The Center for Medicare and Medicaid Services (CMS) has published a 957-page final rule that confirms changes made to the Medicare Shared Savings Program (MSSP). This new rule will be expected to have a substantial impact on Accountable Care Organizations (ACOs) that rely on one-sided risk models, in so far as ACOs in the program will be forced to assume a larger amount of financial risk than under the current landscape. CMS’s new program, “Pathways to Success”, will afford smaller, physician-led ACOs a period of three years to remain in a one-sided risk model. All new ACOs will have two years, while existing ACOs with one-sided risk models will only have solely a year to adopt the new program and assume the additional financial risk.

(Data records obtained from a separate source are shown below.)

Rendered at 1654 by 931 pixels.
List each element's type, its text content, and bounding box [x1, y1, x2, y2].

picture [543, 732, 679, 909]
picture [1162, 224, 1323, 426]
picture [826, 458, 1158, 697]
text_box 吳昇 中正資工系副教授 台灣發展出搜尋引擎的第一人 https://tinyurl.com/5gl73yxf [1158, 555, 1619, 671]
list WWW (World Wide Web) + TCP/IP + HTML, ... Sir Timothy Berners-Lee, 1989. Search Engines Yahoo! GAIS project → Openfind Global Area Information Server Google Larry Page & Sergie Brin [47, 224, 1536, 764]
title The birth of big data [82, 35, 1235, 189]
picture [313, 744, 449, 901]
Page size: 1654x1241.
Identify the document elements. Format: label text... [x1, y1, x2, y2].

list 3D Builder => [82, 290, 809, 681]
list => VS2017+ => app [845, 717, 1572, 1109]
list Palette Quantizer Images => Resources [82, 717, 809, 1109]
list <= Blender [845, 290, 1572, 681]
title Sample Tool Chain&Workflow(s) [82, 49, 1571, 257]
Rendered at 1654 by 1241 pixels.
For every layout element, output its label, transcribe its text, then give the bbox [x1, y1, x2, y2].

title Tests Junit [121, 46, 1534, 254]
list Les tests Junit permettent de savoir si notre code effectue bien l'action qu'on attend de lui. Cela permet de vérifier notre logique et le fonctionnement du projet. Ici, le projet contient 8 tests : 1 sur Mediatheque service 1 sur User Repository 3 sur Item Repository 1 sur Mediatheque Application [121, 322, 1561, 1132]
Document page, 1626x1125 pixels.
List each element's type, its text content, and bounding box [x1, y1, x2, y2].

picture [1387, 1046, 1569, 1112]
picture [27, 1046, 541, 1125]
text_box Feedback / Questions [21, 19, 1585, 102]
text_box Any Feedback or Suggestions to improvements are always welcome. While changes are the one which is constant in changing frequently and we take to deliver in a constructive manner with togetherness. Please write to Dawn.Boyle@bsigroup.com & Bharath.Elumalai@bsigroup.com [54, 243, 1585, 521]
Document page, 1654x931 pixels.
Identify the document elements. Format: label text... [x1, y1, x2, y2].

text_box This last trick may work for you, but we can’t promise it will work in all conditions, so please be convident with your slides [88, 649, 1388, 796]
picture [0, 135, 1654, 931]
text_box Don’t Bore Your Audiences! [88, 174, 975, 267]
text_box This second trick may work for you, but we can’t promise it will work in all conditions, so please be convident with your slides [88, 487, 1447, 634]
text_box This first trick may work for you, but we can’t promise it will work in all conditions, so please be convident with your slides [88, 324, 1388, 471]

CMS has also reduced the shared savings rate to 40% for ACOs that do not assume risk for health care costs, but the 50% rate for ACOs at all other levels of financial risk remains unchanged. With this new rule, announced December 21, 2018, CMS projects $2.9 billion in savings over the next ten years as ACOs take on more risk.
In CMS’s current program, which has been in effect for six years, ACOs were eligible to receive a portion of any savings that were generated, provided that they met quality standards for the care they provided to their patients. Currently, only a limited number of ACOs are subject to any sort of financial penalties in cases in which costs increase. However, from the experience running MSSP, CMS has been able to determine that ACOs that are required to take responsibility for costs tend to perform better than those that do not. This new rule provides incentives for ACOs to provide high-quality care in order to generate additional savings for themselves.
“Pathways to Success” allows CMS to work towards promoting competition in health care marketplaces, based on the agency’s assertion that smaller, physician-led ACOs have had greater efficacy controlling costs than hospital-led ACOs do. This promotes competition as well as helping to ensure that patients are able to make knowledgeable, informed choices of where to obtain care.
“In all that we do at CMS,” Administrator Seema Verma said in a December 21 blog post, “we aim to put patients first and ensure that they have the information they need to make decisions about their care. To this end, [“Pathways to Success”] requires ACOs to provide beneficiaries in an ACO with a written notice…that they are participating in this new approach to care delivery, and it must also explain what participating in an ACO means for their care.”
In addition to the announcement of the new program, CMS offered a one-time, six-month extension to ACOs that have a contract ending in 2018. These ACOs will now have time to adapt to the new policies under “Pathways to Success” as well as to adjust to the higher financial risk the ACO will be taking on. Similarly, any new ACOs will have a special, one-time start date of July 1, 2019 to allow for time to review and assess the new program.